* _Exercise instructions_:
I'd like the data below restated word for word, with the pictures left out.
+ + + +
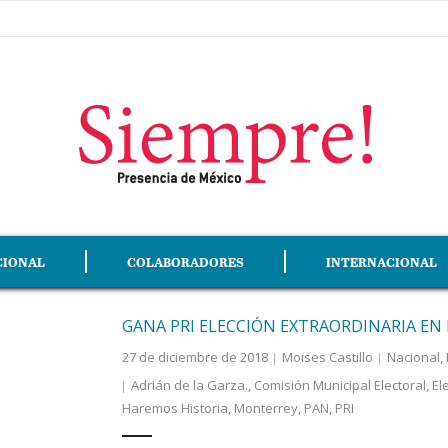
CIONAL
COLABORADORES
INTERNACIONAL
GANA PRI ELECCIÓN EXTRAORDINARIA E
27 de diciembre de 2018
Moises Castillo
Nacional
,
Adrián de la Garza.
,
Comisión Municipal Electoral
,
El
Haremos Historia
,
Monterrey
,
PAN
,
PRI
+ + + +
* _Response to the exercise_:
CIONAL
COLABORADORES
INTERNACIONAL
GANA PRI ELECCIÓN EXTRAORDINARIA E
27 de diciembre de 2018
Moises Castillo
Nacional
,
Adrián de la Garza.
,
Comisión Municipal Electoral
,
El
Haremos Historia
,
Monterrey
,
PAN
,
PRI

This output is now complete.